__Questions on the material__.
**A)** Answer these three questions using the article on selling a home in California:
(i) Which form does a California seller fill out to disclose important information?
(ii) According to the article, what does handling everything in writing protect the seller from?
(iii) What will a listing agent be familiar with?
**B)** Please carry on writing the article on selling a home in California, starting right after its last sentence.

__Document segment__.

◆ ◆ ◆

When you sell a home in California, you are involved in a transaction that exchanges hundreds of thousands of dollars (sometimes millions). It is understandable, then, that a lot of paperwork is involved in this transaction. And, of course, taxes.
Taxes are not an area where you want to cut corners. Every T should be crossed and every I should be dotted. Your listing agent can help you through a lot of the process as they will be familiar with the local laws and procedures, and will likely even know the names of the best local offices to contact for handling everything that comes up while selling your home.
It’s always good to have an idea of what’s ahead of you, so let’s go over some things that will come up while you are selling a home in California.
- The Seller Must Disclose Any Property Defects
- Everything Will Need to Be Handled in Writing
- You May Need to Pay a Transfer Tax
- What About Property Taxes?
- The Capital Gains Tax in California
- Don’t fret too soon about this, as there are exemptions!
- How to Figure Out Your Capital Gain
- Don’t Let the Paperwork Overwhelm You
- 📞 Have Questions? Ask The Chris Eckert Real Estate Team
The Seller Must Disclose Any Property Defects
California has laws that make it clear sellers are required to disclose any known defects on the property.
A seller who fails to disclose things may face severe penalties later if you’re found liable, so disclosure of anything that affects the property’s potential desirability is essential.
If you’re unsure about something, discuss it with your real estate agent. It’s likely they’ll tell you that if it’s iffy, you should disclose it to be safe.
In California, you will fill out a Transfer Disclosure Statement form to disclose any important information.
Everything Will Need to Be Handled in Writing
All real estate transactions require paperwork. To make sure things are handled correctly, the state of California has real estate laws that require everything be handled in writing.
This protects the seller from liability down the road and makes everything clear, so that you can handle the sale of your property and be done with it, as opposed to handling lawsuits about miscommunication down the road.
Find a real estate agent you trust, and they’ll be able to walk you through the procedures for selling your property. They can handle the paperwork, refer you to a real estate lawyer, and inform you of taxes and other concerns you’ll need to deal with along the way.

◆ ◆ ◆

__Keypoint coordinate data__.
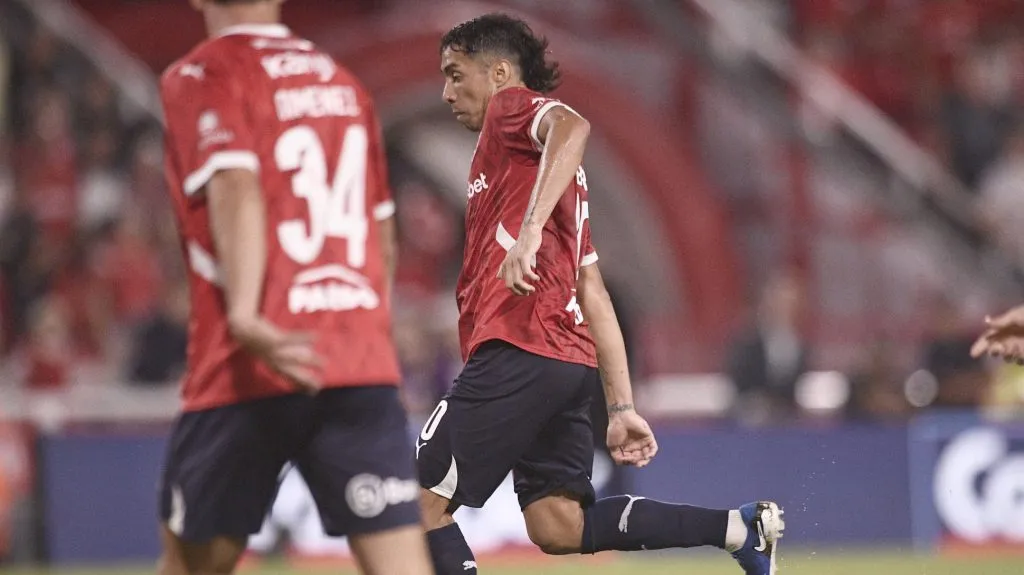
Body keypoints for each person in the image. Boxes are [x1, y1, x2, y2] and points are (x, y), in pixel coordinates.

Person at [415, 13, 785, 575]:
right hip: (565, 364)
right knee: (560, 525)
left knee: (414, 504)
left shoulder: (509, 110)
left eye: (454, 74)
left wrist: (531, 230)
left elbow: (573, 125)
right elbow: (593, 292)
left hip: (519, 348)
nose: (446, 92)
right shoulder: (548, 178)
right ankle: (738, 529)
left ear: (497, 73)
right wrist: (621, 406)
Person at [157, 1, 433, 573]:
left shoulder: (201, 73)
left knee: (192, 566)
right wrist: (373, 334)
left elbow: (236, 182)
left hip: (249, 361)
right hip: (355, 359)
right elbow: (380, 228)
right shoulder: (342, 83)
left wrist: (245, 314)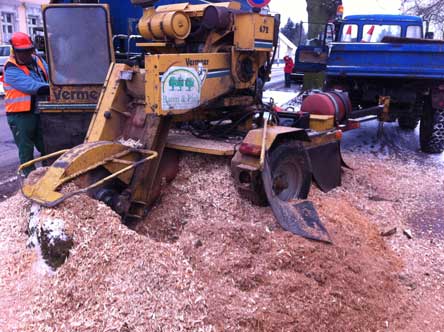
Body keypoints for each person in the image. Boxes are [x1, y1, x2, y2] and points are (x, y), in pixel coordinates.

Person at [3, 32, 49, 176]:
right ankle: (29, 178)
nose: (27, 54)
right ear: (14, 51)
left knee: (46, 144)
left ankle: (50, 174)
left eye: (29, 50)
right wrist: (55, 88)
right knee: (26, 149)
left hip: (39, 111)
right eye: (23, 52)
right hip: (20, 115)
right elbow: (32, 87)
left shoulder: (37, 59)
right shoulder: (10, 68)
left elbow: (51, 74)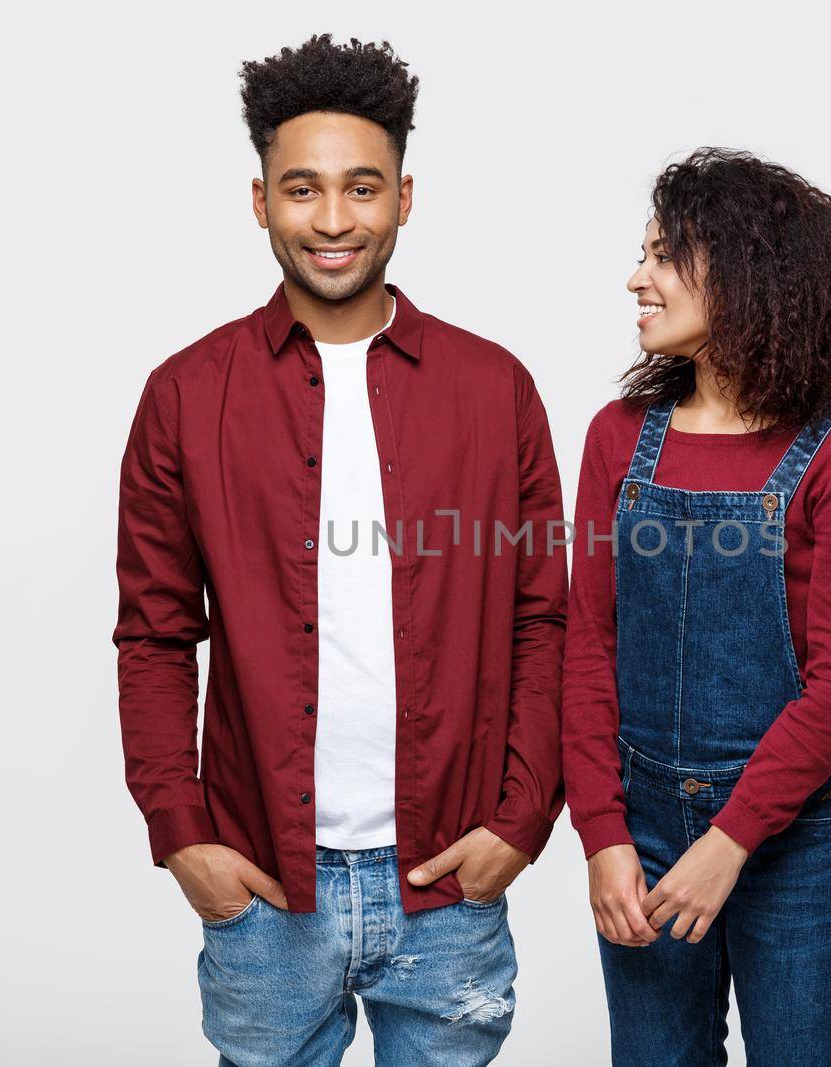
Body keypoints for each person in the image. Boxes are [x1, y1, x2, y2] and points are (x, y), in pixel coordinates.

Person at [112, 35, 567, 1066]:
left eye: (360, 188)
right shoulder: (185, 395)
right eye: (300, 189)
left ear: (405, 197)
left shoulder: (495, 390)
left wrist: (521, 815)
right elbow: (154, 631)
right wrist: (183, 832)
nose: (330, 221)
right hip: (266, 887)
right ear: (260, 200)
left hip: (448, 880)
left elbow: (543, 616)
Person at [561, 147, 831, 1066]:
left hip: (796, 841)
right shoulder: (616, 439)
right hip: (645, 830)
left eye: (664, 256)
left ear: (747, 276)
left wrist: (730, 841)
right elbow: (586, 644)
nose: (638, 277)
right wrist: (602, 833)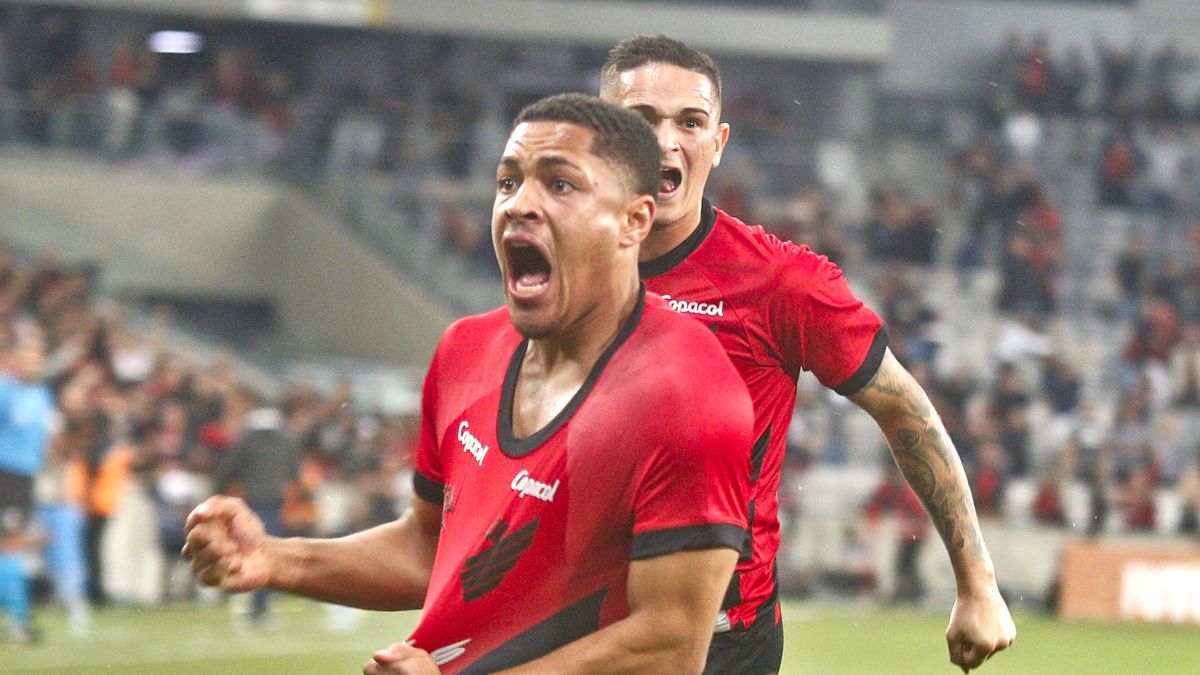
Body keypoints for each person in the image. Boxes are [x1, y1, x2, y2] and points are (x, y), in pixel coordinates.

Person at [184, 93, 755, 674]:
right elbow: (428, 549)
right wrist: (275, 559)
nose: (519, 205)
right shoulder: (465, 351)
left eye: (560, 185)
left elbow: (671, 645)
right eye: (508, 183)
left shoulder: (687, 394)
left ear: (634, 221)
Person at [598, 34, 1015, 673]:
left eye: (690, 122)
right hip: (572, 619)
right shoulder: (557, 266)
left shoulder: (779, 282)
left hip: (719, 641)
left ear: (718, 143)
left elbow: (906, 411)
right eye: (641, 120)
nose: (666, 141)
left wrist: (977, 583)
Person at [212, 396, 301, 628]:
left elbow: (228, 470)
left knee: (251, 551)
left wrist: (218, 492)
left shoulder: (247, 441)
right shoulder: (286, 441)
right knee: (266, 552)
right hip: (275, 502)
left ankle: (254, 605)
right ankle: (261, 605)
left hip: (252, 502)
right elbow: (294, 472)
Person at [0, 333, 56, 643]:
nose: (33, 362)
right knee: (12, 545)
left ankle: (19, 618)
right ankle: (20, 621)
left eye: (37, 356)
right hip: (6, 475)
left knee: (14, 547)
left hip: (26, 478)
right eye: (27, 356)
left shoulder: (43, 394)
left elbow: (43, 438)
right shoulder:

◆ ◆ ◆

__Answer section__.
**A)**
(i) A Transfer Disclosure Statement.
(ii) Liability down the road.
(iii) The local laws and procedures.

**B)**
You May Need to Pay a Transfer Tax
When the property is officially transferred from a seller to a buyer in California, there will be a document recorded at the county recorder’s office.
This document details the changed ownership of the property. When this document is submitted, there will be a tax for the transfer of ownership known as the transfer tax.
This tax is typically paid to the county but also sometimes the city depending on where you are located. The cities of Los Angeles, Riverside, and San Francisco collect their own city transfer taxes.
You will need to check with your local real estate broker, or the city, to find out whether your city has a transfer tax and how much that tax is.
As is typical for closing costs, it is negotiable who will pay the transfer tax. That being said, there are industry standards in different regions. In northern California, it’s usually the buyer who pays for the transfer tax.
In southern California, it is usually the seller who pays. Your listing agent will be able to tell you what is standard in your area.
What About Property Taxes?
As a homeowner, you have been paying property taxes every year. Depending on the time of year, you may have paid property taxes in advance or have unpaid property taxes.
This can be negotiated with the buyer during selling. If you have unpaid property taxes, they can be pro-rated until the end of escrow. If you have paid in advance, you can negotiate with the buyer to credit you a pro-rated amount from the date of sale.
The Capital Gains Tax in California
A capital gains tax charges you on the difference between the amount you paid for an asset (this is known as the basis) and what you sell the asset for.
This tax can apply to several different kinds of investments, like stocks and bonds, or assets like boats, cars, and real estate. The amount you gained between the time you bought the property and the time you sold it is your capital gain.
The IRS charges you a tax on your capital gains and so does the state of California through the Franchise Tax Board, also known as the FTB.
Don’t fret too soon about this, as there are exemptions!
For single taxpayers, the exemption is $250,000. Married taxpayers have double the exemption amount for a $500,000 exemption.
This means that if you bought a home for $300,000 and sold it for $900,000, you would have a capital gain of $600,000. But if you’re married, your exemption is for $500,000 of that amount, so you would have a capital gain of $100,000 that you would need to pay taxes on.
There are a few things that can disqualify you from the capital gains exemption. For example, if the house wasn’t your primary residence. If this is an investment property or a second home, you won’t qualify for the exemption from the capital gains tax.
Other things that might disqualify you from the exemption:
- In the five years before you sold the property, you didn’t live in it for at least two of those years. If you are in the military, disabled, or in the intelligence community, then this rule doesn’t affect you. You still qualify for the exemption.
- You owned the house for less than two years.
- You are paying expatriate tax.
- You bought the house through a 1031 exchange in the past five years.
How to Figure Out Your Capital Gain
To figure out your capital gain, a few pieces of information are needed.
These include the original price you purchased the home for, the commissions you paid at that time, the current purchase price of the home, and any home improvements made during the time you owned the home. You will need to have receipts for these costs.
Take the current purchase price of the home and subtract what you originally paid commissions and all the home improvements that you have paperwork proving you paid for. Then, if you qualify for an exemption, subtract that amount.
Whatever is left over is the amount of money you’ll need to pay capital gains tax on.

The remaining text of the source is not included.